*THE TASK*: Copy out these lines again, swapping every "I would appreciate a reply in the style of" for "Please answer in the form of" and keeping everything else the same. Leave the pictures out.

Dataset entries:

━━━━━━━━━━━━━━━━

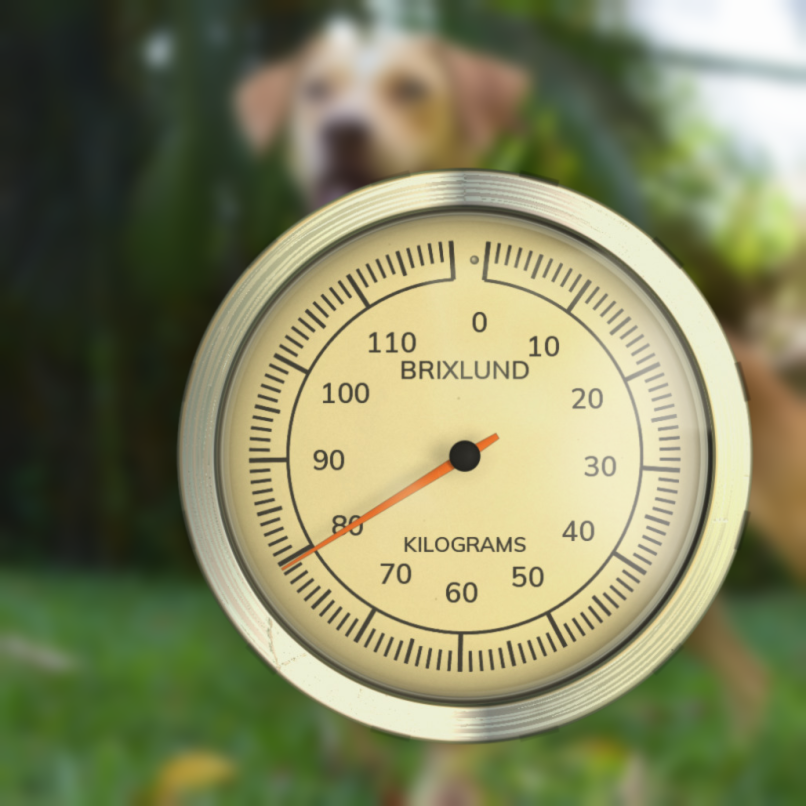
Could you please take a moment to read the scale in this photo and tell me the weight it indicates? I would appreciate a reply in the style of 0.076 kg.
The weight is 79.5 kg
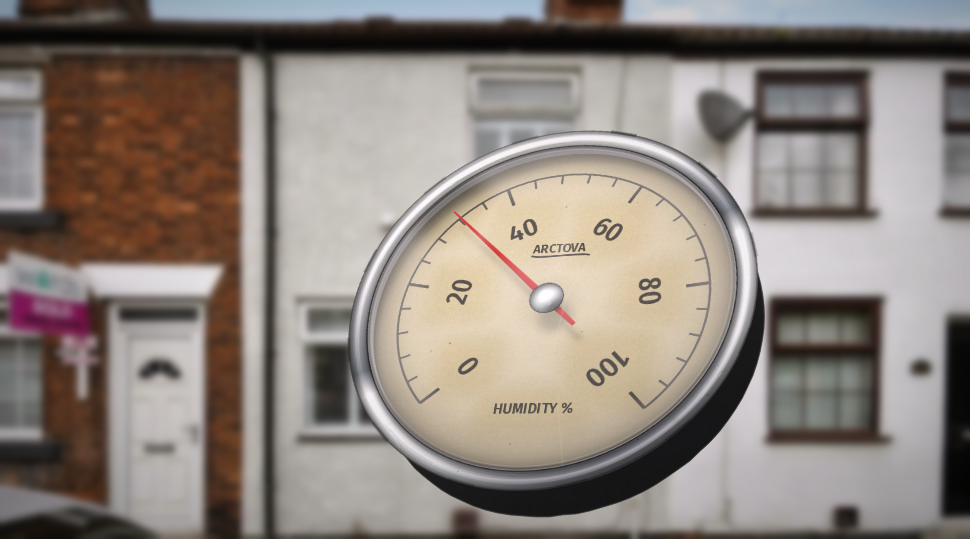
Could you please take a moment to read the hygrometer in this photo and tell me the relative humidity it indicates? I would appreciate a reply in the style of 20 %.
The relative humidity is 32 %
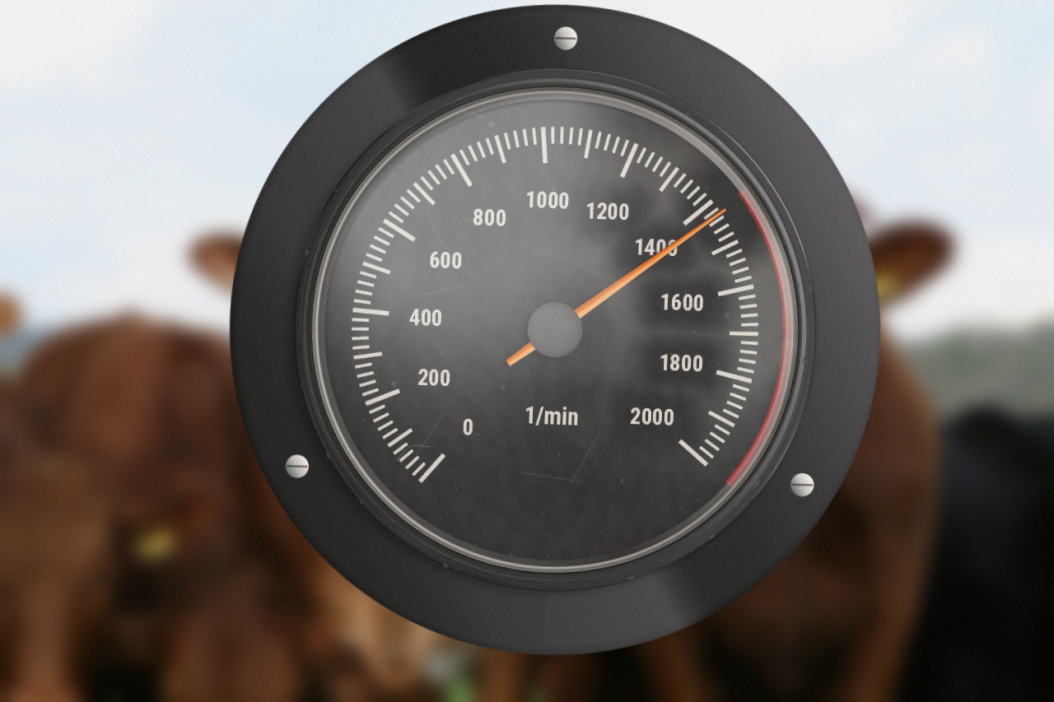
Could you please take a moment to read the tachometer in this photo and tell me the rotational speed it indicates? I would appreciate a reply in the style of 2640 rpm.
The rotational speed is 1430 rpm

━━━━━━━━━━━━━━━━

*OUTPUT FOR THIS EXERCISE*:
Could you please take a moment to read the scale in this photo and tell me the weight it indicates? Please answer in the form of 0.076 kg.
The weight is 79.5 kg
Could you please take a moment to read the hygrometer in this photo and tell me the relative humidity it indicates? Please answer in the form of 20 %.
The relative humidity is 32 %
Could you please take a moment to read the tachometer in this photo and tell me the rotational speed it indicates? Please answer in the form of 2640 rpm.
The rotational speed is 1430 rpm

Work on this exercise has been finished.